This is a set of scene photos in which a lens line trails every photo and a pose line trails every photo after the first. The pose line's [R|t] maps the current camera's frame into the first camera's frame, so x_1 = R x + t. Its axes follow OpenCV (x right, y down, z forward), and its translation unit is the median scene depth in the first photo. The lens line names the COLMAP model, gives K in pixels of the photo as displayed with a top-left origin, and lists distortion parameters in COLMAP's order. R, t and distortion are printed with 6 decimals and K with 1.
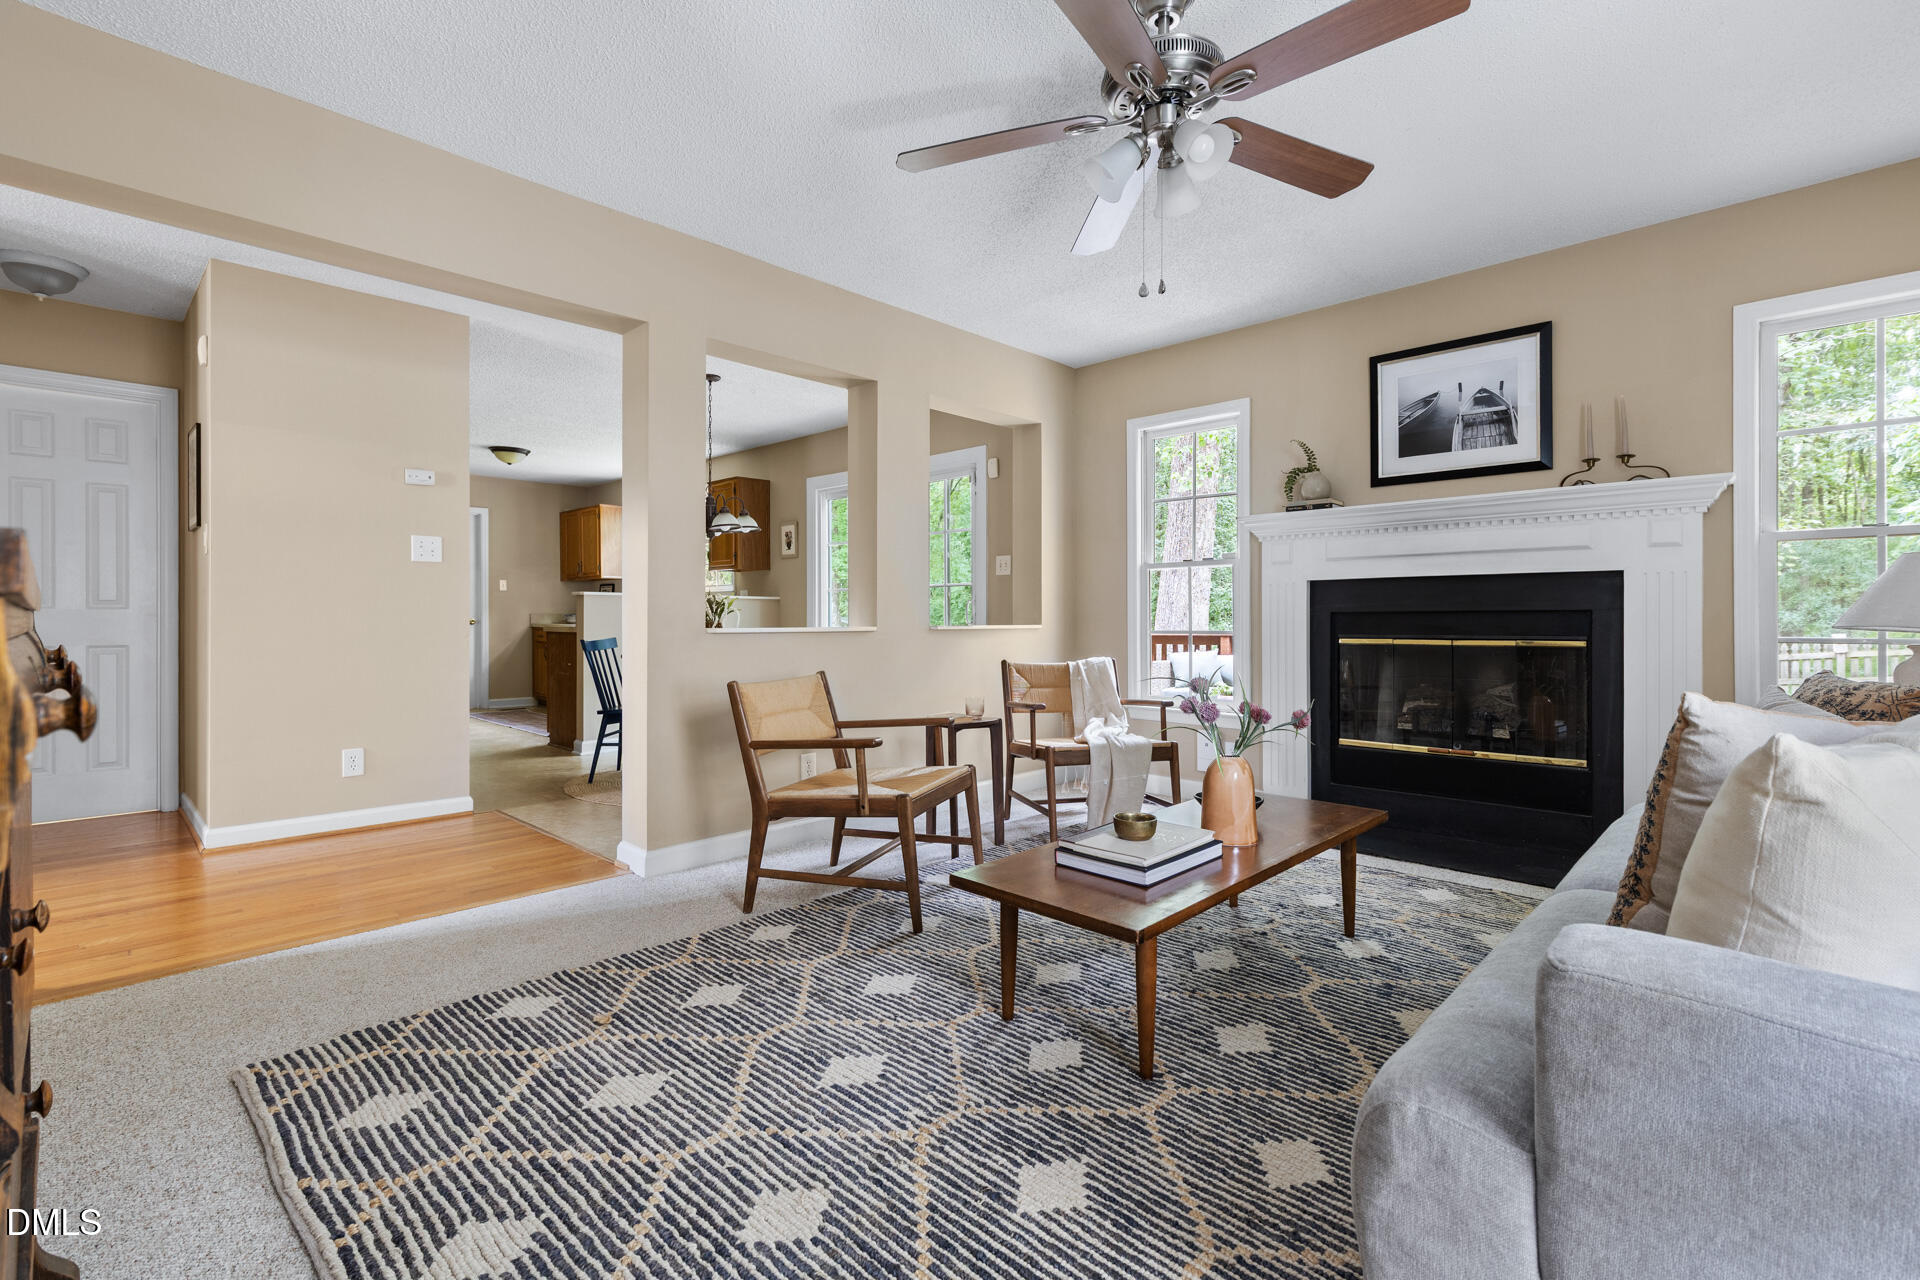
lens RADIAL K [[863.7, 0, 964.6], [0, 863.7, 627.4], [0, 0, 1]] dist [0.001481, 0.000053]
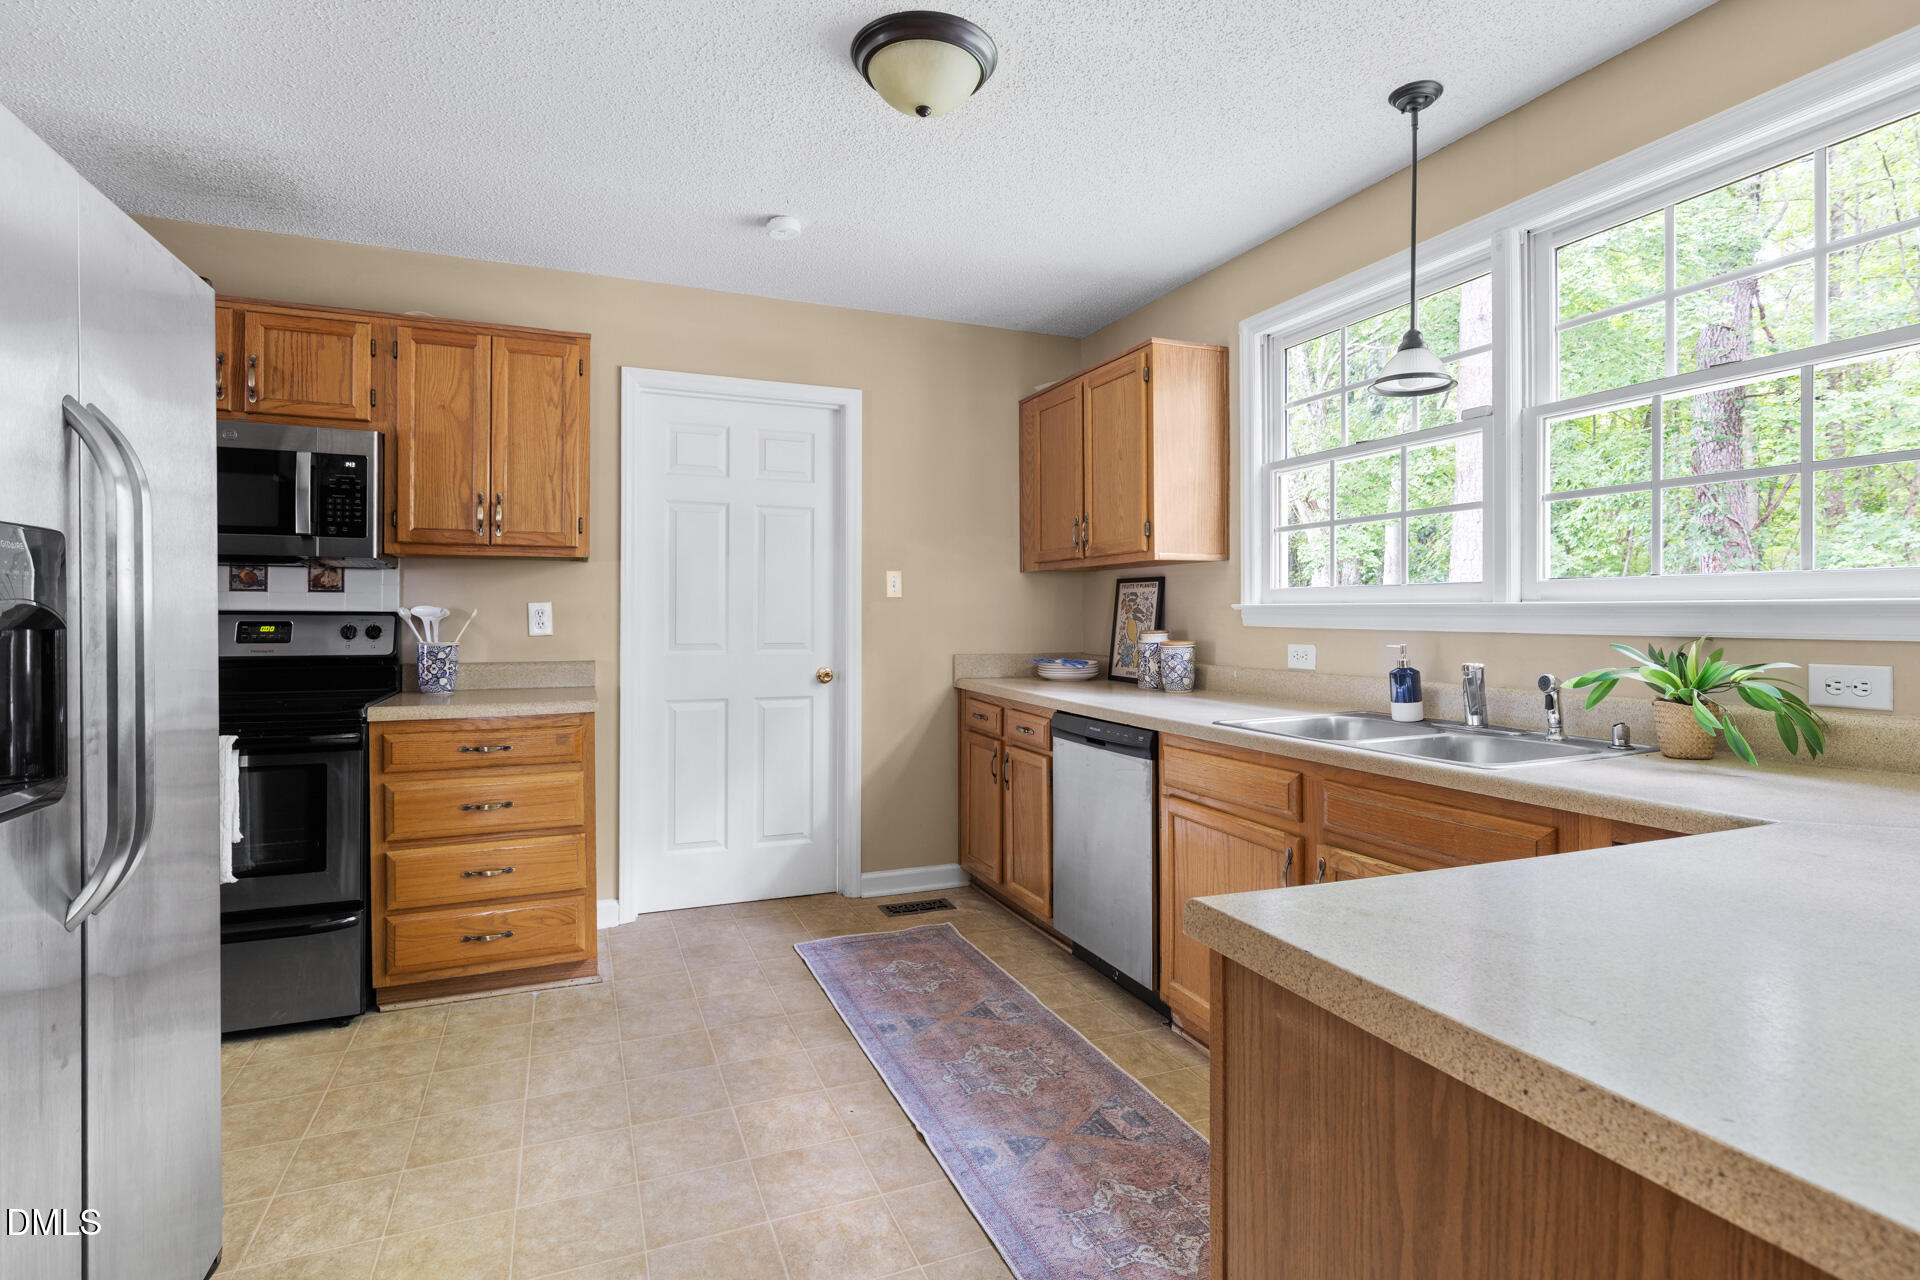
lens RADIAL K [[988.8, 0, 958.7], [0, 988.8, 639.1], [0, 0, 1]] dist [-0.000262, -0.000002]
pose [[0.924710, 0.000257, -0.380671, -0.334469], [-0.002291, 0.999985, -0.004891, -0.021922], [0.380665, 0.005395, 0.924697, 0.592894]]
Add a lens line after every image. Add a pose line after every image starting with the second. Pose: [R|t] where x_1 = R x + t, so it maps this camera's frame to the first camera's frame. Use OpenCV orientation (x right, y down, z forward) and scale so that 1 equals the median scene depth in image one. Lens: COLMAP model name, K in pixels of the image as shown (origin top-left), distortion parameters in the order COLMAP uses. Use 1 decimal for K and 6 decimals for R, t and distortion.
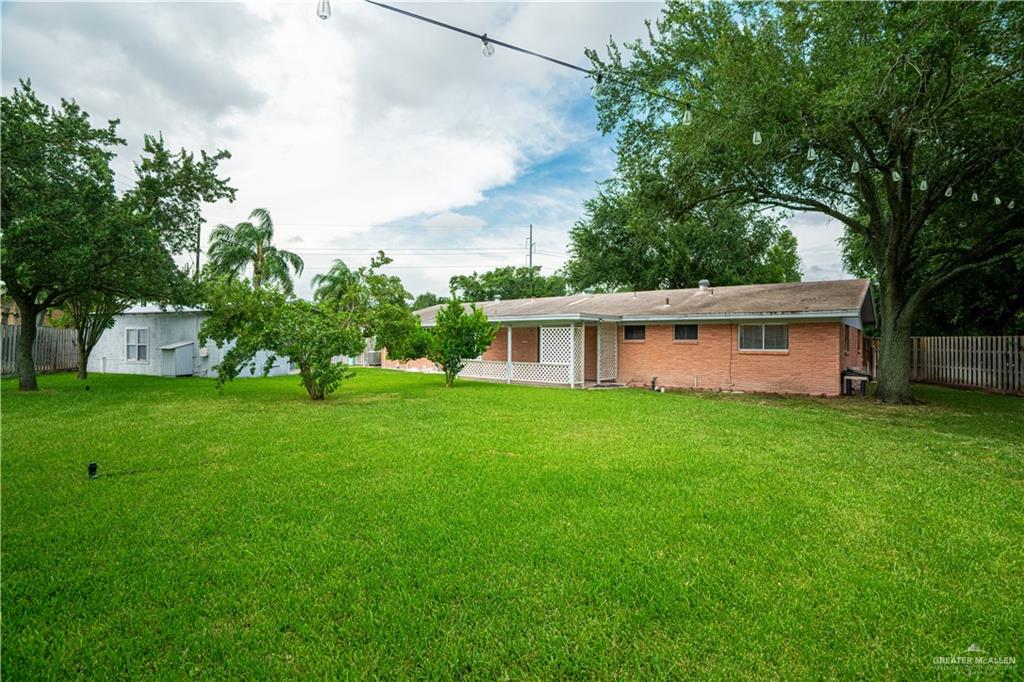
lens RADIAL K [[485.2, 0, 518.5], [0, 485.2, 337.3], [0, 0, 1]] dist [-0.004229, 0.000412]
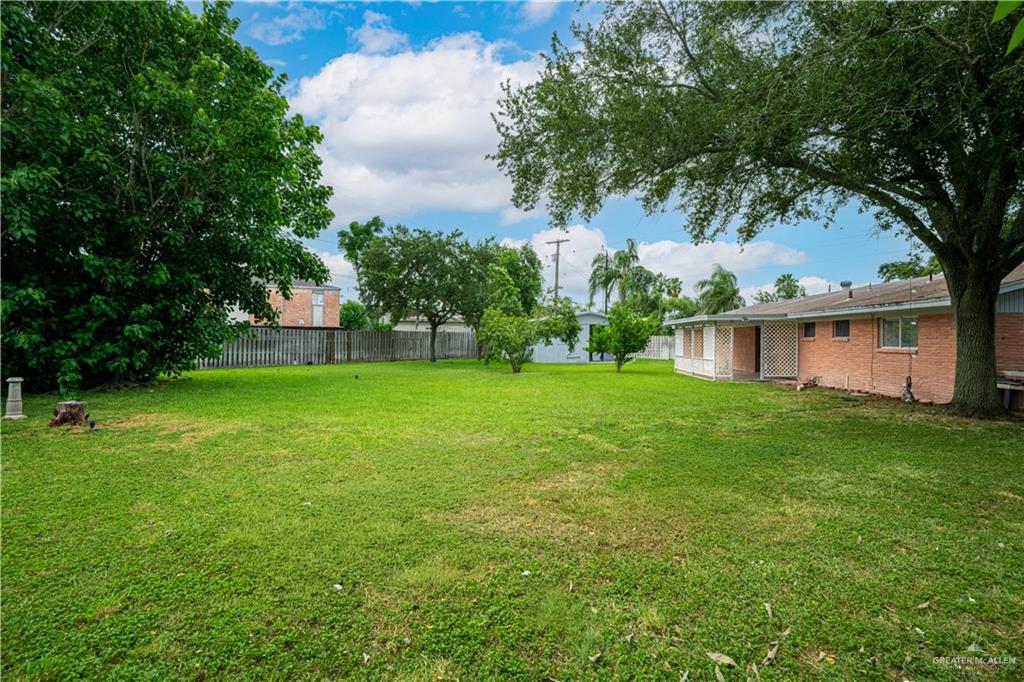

▸ **Activity**
With the pictures left out, copy exactly the lines from the one containing "Add a lens line" through the last line of the data.

▸ **Task output**
Add a lens line after every image. Add a pose line after every image starting with the second. Pose: [R|t] where x_1 = R x + t, so it maps this camera's frame to the first camera's frame. Use OpenCV orientation (x right, y down, z forward) and scale so that 1 equals the median scene depth in image one. Lens: COLMAP model name, K in pixels of the image as shown (origin top-left), distortion parameters in the order COLMAP uses. Use 1 decimal for K and 6 decimals for R, t and distortion.
lens RADIAL K [[485.2, 0, 518.5], [0, 485.2, 337.3], [0, 0, 1]] dist [-0.004229, 0.000412]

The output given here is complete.